What you need to do. The span to repeat in the listing below runs from the line containing "fx=1291.9 fy=1291.9 cx=465.5" to the line containing "Can you name", inclusive. Repeat it exactly, and only it.

Data supplied.
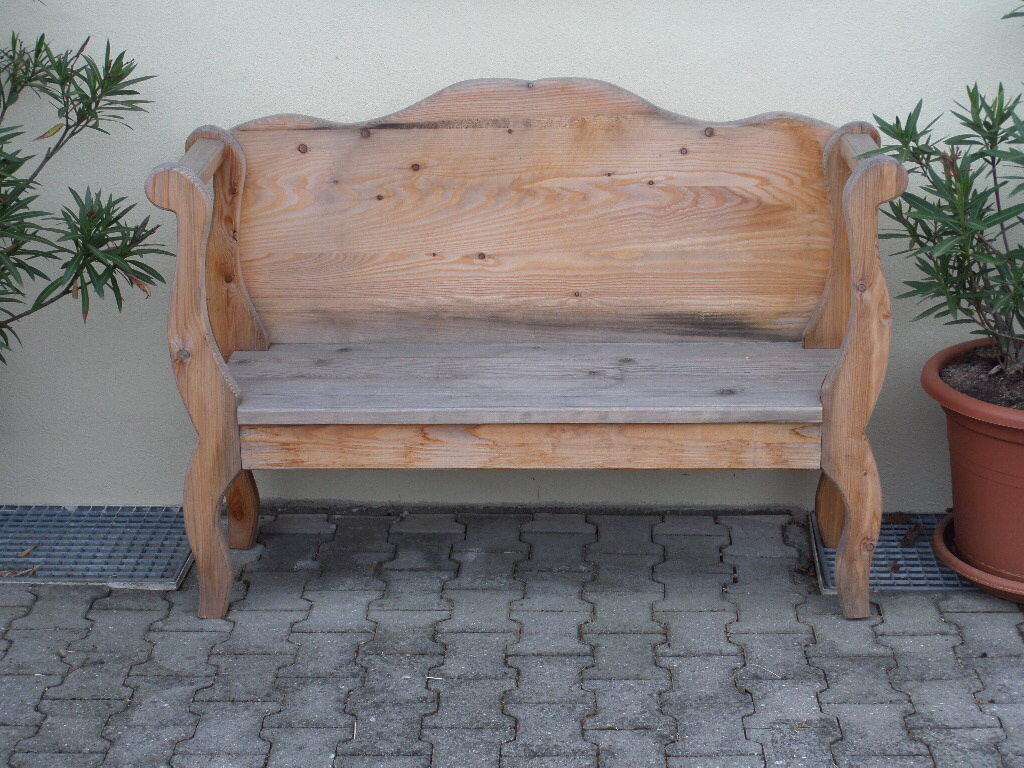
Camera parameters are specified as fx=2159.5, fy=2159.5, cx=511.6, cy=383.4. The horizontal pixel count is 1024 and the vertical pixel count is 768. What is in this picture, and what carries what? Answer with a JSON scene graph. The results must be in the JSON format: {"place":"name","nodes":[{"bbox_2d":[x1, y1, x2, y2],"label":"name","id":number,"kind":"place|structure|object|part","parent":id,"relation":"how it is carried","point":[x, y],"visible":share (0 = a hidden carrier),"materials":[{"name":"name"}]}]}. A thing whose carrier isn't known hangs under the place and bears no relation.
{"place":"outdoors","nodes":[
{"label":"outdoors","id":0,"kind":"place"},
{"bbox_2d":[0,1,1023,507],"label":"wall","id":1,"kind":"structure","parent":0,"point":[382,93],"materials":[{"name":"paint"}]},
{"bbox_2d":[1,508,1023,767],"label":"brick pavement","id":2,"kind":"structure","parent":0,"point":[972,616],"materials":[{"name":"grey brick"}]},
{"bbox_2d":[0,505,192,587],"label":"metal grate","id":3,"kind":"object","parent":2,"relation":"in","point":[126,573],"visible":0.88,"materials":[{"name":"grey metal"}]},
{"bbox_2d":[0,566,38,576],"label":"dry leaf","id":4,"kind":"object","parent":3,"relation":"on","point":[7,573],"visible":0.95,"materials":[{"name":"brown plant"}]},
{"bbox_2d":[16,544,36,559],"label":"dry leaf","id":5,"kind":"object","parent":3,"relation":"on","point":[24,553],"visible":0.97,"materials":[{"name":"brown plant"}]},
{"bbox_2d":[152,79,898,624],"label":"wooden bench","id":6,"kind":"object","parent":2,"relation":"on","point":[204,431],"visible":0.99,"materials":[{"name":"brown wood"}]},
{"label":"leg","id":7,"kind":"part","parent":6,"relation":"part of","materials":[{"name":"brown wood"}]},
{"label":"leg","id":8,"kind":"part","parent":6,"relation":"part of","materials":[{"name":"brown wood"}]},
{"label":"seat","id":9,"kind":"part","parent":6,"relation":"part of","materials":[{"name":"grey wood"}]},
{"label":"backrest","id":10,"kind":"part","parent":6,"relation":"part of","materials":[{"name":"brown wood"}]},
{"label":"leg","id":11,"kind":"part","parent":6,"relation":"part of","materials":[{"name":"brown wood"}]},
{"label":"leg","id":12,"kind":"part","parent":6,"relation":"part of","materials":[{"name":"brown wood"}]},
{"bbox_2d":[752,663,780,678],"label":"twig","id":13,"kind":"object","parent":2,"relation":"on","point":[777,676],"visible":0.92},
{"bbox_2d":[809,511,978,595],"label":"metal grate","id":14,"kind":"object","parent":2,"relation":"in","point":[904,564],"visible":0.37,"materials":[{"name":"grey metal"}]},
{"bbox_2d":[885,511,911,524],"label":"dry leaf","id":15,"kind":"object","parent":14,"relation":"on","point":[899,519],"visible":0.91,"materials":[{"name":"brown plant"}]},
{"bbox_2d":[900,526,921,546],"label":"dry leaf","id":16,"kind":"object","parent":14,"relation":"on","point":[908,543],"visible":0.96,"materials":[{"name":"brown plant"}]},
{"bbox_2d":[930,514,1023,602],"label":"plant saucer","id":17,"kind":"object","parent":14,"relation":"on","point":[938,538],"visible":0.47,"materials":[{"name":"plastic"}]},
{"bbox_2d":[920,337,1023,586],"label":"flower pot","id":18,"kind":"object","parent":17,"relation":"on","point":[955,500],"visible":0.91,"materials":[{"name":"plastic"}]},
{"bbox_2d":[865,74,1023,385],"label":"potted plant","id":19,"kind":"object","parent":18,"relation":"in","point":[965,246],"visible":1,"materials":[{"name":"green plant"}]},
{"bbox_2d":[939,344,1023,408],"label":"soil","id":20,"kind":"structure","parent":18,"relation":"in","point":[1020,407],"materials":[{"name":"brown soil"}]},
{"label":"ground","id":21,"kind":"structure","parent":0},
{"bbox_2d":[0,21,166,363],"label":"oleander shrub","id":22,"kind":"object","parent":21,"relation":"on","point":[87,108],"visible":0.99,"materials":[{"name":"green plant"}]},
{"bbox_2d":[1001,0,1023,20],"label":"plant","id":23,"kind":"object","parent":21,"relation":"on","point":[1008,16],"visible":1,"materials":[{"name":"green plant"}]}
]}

--

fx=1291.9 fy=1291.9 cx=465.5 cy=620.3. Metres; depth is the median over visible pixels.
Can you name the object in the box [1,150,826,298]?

Worked solution.
fx=1291.9 fy=1291.9 cx=465.5 cy=620.3. Metres; depth is the median over visible pixels.
Can you name the object in the box [1,150,826,298]?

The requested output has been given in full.